# What you have to do
Look through the listing below, find every line with the string "supermarket", and copy it.

§

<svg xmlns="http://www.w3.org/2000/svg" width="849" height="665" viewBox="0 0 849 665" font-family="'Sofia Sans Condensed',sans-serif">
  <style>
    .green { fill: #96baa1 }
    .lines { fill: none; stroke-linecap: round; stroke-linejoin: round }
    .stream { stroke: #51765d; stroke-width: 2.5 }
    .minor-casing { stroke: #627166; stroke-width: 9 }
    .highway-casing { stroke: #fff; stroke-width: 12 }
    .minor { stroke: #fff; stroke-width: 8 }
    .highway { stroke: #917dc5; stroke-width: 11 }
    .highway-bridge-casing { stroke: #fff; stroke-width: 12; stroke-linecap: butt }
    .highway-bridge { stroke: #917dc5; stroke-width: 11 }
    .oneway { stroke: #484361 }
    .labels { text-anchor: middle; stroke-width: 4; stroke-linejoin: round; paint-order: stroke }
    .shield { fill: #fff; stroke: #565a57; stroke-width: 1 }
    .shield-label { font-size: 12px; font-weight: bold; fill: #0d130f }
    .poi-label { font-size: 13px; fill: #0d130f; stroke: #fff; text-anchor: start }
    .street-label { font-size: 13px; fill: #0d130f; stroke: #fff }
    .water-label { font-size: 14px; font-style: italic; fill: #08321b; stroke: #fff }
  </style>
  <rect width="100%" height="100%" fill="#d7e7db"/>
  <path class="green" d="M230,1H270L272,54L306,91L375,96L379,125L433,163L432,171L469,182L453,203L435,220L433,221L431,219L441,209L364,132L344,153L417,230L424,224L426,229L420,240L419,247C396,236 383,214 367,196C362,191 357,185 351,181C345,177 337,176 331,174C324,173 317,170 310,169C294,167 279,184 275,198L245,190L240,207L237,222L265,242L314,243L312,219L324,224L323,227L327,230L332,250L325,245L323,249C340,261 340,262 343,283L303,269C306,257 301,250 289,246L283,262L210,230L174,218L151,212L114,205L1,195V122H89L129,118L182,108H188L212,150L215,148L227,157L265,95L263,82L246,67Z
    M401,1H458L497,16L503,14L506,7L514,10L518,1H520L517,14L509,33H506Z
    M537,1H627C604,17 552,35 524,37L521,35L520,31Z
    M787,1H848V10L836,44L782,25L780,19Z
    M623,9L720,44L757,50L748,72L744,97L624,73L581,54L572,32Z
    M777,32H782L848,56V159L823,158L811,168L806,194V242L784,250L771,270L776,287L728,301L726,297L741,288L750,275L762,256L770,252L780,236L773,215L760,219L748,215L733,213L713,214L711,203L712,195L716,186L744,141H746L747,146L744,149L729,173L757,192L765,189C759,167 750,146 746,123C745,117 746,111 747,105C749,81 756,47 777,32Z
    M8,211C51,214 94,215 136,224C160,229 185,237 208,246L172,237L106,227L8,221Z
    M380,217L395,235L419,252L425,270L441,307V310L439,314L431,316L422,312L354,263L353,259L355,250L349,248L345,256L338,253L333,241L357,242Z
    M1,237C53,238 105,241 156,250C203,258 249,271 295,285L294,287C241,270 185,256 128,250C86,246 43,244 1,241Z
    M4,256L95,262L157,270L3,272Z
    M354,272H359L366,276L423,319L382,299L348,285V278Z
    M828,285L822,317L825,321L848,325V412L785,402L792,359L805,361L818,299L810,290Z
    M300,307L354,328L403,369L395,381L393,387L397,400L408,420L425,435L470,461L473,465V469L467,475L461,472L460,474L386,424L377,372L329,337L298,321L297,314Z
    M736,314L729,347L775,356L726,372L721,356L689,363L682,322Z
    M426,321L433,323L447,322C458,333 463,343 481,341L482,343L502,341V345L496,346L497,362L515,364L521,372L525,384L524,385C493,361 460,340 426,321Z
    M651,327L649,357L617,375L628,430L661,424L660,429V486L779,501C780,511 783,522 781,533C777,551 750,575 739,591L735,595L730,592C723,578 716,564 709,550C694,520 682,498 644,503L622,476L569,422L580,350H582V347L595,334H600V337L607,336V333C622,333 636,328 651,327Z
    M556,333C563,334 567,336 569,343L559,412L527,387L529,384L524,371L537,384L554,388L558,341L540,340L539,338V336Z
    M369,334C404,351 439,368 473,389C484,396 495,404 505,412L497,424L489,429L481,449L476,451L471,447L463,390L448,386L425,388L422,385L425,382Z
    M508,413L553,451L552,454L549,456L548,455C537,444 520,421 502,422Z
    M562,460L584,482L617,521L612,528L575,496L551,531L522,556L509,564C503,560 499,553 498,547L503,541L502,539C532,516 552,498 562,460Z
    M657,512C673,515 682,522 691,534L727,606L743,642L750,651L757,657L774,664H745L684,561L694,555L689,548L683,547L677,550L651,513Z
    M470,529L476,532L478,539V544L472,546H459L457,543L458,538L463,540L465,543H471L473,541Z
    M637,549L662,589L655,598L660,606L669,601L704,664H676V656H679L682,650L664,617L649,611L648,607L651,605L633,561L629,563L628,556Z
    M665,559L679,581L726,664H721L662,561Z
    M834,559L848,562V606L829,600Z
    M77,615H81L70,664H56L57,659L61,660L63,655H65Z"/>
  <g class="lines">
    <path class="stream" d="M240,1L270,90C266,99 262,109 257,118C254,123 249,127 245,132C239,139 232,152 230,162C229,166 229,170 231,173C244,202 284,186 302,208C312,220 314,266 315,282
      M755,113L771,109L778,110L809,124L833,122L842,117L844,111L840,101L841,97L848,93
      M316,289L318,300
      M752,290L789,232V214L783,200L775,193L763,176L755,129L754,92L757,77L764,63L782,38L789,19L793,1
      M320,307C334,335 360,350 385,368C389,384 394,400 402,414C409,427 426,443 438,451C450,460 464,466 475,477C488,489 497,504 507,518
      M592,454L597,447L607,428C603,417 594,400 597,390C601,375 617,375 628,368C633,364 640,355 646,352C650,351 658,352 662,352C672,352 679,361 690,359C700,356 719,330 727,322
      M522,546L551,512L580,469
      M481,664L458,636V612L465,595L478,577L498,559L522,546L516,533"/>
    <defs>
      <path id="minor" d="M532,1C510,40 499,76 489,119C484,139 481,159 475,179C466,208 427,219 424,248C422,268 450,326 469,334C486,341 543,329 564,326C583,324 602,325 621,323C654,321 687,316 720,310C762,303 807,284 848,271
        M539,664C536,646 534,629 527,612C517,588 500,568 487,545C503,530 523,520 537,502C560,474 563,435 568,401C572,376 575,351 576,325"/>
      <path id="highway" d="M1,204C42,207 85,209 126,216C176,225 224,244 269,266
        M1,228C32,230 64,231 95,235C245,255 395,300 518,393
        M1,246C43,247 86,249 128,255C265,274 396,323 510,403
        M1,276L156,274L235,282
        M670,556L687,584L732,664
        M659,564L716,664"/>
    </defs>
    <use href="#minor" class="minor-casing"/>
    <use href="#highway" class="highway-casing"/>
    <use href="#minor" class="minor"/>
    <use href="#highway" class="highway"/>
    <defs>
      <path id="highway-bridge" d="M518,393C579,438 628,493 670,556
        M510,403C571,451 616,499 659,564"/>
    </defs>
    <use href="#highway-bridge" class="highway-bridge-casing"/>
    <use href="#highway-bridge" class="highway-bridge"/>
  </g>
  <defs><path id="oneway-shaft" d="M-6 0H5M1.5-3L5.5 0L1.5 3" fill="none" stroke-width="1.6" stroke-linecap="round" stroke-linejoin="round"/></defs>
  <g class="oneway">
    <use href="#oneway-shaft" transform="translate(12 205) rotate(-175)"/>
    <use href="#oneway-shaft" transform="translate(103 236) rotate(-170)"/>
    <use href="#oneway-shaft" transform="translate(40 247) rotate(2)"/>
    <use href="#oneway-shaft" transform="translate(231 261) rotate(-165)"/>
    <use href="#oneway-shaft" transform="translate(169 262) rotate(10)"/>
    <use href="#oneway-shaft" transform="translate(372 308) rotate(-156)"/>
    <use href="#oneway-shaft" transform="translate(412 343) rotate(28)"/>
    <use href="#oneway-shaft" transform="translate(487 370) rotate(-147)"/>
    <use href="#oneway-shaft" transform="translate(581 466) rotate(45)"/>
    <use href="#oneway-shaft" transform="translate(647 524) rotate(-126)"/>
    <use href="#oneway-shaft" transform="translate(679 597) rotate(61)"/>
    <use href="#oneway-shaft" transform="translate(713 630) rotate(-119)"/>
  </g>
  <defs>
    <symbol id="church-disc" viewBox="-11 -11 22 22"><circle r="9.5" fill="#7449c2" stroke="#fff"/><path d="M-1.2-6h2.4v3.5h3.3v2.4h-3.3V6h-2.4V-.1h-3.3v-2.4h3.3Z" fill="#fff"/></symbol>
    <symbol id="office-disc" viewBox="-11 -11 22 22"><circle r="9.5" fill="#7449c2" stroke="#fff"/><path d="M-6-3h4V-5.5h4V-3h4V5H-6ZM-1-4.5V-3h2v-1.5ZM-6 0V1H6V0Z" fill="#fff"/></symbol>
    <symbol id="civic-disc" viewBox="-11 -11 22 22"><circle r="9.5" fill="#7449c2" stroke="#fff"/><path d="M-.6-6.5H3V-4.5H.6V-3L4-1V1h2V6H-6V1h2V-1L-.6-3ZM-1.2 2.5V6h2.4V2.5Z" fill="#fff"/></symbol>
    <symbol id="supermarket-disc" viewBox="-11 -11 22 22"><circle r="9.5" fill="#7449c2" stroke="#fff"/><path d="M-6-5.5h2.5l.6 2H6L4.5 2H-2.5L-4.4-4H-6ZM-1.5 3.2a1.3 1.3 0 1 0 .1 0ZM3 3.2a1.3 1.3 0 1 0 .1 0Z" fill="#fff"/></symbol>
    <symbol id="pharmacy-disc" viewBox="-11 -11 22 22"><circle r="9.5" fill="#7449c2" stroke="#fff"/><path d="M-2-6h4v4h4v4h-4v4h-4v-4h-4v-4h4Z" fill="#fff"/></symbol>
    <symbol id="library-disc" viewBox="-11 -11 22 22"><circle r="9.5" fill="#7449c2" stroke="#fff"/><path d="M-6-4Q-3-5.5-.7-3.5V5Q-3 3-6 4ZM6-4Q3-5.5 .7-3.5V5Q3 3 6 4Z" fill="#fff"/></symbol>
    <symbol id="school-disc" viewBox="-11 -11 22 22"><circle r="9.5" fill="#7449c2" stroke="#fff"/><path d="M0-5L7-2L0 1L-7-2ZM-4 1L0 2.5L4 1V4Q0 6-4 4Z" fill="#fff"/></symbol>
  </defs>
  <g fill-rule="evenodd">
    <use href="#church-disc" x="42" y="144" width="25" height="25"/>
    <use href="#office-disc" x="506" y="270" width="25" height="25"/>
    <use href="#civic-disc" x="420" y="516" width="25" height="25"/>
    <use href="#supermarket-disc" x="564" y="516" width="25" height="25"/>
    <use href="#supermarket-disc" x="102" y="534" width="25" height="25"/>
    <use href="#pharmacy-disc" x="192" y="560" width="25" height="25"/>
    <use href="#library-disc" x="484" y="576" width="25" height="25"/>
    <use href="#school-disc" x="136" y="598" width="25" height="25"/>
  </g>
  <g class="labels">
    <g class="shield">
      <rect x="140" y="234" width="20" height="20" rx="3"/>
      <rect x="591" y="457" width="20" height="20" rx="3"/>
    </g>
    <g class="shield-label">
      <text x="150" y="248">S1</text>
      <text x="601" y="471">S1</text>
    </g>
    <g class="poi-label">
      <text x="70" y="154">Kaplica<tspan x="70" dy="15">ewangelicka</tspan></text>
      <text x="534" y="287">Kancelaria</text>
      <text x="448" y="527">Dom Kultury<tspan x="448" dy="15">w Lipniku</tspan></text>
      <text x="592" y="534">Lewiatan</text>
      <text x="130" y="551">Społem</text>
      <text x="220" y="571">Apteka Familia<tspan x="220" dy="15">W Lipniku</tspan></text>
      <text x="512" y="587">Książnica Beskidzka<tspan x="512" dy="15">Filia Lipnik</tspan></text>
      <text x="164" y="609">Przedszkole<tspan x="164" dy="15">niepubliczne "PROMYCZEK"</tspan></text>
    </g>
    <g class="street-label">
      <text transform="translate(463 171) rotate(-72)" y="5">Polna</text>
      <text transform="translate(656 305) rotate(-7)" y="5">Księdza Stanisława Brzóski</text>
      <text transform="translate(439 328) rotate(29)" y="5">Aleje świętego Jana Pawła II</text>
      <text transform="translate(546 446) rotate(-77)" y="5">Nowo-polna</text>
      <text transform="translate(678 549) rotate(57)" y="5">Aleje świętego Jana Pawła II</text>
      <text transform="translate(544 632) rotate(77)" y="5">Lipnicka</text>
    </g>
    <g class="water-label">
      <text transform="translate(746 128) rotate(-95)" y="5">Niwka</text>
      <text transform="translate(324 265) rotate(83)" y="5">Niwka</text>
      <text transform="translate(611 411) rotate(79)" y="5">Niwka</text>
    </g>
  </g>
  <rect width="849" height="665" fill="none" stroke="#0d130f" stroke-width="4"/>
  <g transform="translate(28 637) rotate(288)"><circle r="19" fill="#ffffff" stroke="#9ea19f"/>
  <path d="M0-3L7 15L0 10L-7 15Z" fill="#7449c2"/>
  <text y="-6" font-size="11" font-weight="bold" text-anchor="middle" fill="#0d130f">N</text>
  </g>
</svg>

§

# Answer for the task
    <symbol id="supermarket-disc" viewBox="-11 -11 22 22"><circle r="9.5" fill="#7449c2" stroke="#fff"/><path d="M-6-5.5h2.5l.6 2H6L4.5 2H-2.5L-4.4-4H-6ZM-1.5 3.2a1.3 1.3 0 1 0 .1 0ZM3 3.2a1.3 1.3 0 1 0 .1 0Z" fill="#fff"/></symbol>
    <use href="#supermarket-disc" x="564" y="516" width="25" height="25"/>
    <use href="#supermarket-disc" x="102" y="534" width="25" height="25"/>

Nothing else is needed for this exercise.